Di Eropa, selama abad pertengahan, banyak laporan yang berdatangan dari berbagai negara menggambarkan epidemi infeksi saluran pernapasan yang menyerupai pandemi influenza. Namun, tidak mungkin untuk memastikan bahwa epidemi ini disebabkan oleh influenza. Pada abad 20, tiga pandemi influenza telah terjadi, termasuk pandemi flu Spanyol yang mematikan.
Melansir History, hampir 150 tahun setelahnya, pandemi influenza lainnya muncul. Pandemi tersebut dimulai pada 1729 di Rusia dan menyebar ke seluruh Eropa dalam waktu 6 bulan dan seluruh dunia dalam waktu tiga tahun. Raja Louis XV dilaporkan terinfeksi flu tersebut.
Sekitar 40 tahun kemudian, pada 1781, pandemi flu kembali melanda. Pandemi tersebut pertama muncul di China, menyebar ke Rusia, dan kemudian meliputi Eropa dan Amerika Utara selama setahun. Pada puncaknya, pandemi menyerang 30.000 orang setiap hari di St. Petersburg dan memengaruhi dua pertiga populasi di Roma.

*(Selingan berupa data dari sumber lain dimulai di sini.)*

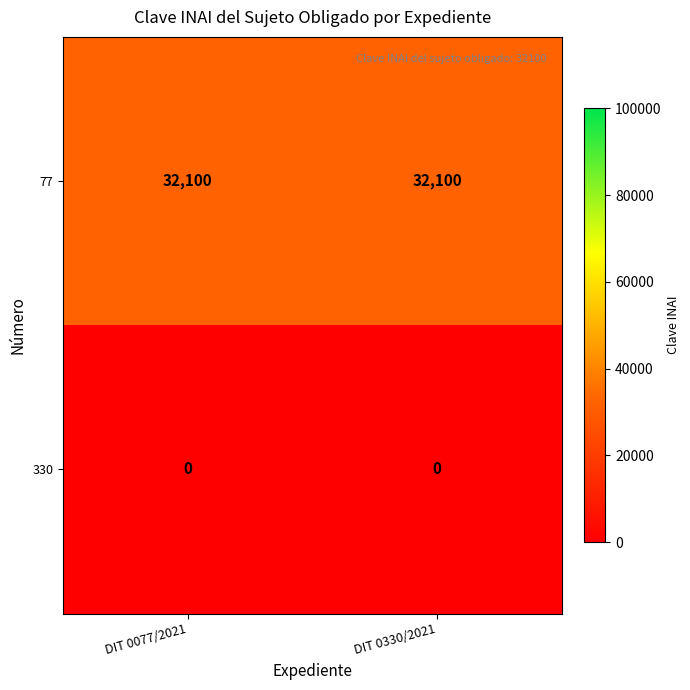

True or false: 77 has a value of 32100 at DIT 0077/2021.

True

Pandemi flu 1830-1833 dimulai di China, kemudian menyebar dengan kapal ke Filipina, India, dan Indonesia. Setelahnya melintasi Rusia dan Eropa, yang mengalami dua pandemi.
Baca juga:
Pembuatan Vaksin Flu
Dikutip dari jurnal National Center for Biotechnology Information, selama pandemi 1918-1919, beberapa ilmuwan mulai curiga bahwa bakteri bukanlah agen utama dari influenza. Salah satunya adalah ilmuwan bernama Richard Edwin Shope, yang meneliti flu babi pada 1920. Namun, baru pada 1932-1933 ilmuwan asal Inggris bernama Wilson Smith, Christopher Andrewes, dan Patrick Laidlaw, bekerja di Medical Research Council di Mill Hill.

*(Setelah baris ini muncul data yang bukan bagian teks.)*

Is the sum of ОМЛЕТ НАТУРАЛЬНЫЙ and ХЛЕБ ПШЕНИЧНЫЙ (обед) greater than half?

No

Beberapa tahun kemudian, ahli virologi dan epidemiologi Amerika bernama Thomas Francis, Jr dan Smith dapat menularkan virus ke tikus untuk penelitian lebih lanjut.
Kemudian, pada 1935, Frank Macfarlane Burnet dan Wilson Smith secara terpisah menemukan bahwa virus flu dapat ditumbuhkan pada membran dari embrio ayam dan pada 1936 untuk pertama kalinya antibodi dapat dinetralkan dari manusia yang diisolasi akibat influenza. Uji klinis pertama vaksin influenza dilakukan pada pertengahan 1930-an.
Mengingat tingginya angka kematian tentara Perang Dunia I karena flu, militer AS sangat tertarik dengan vaksin flu. Selama Perang Dunia II, tentara AS adalah bagian dari tes lapangan terkait keamanan dan kemanjuran vaksin baru.
Tetapi selama tes 1942-1945 ini, para ilmuwan menemukan influenza tipe B, yang mengharuskan vaksin baru yang melindungi terhadap virus H1N1 dan influenza B.
Setelah pandemi flu Asia muncul pada 1957, vaksin baru yang melindungi dari serangan flu H2N2 dikembangkan. WHO memantau jenis virus influenza yang mewabah di berbagai negara untuk menentukan vaksin flu yang dibutuhkan di musim mendatang.
Dalam seratus tahun sejak virus influenza berhasil diteliti, persiapan vaksin influenza terus berevolusi untuk memastikan perlindungan yang efektif, sambil mempertahankan profil keselamatan dan keefektifan vaksin.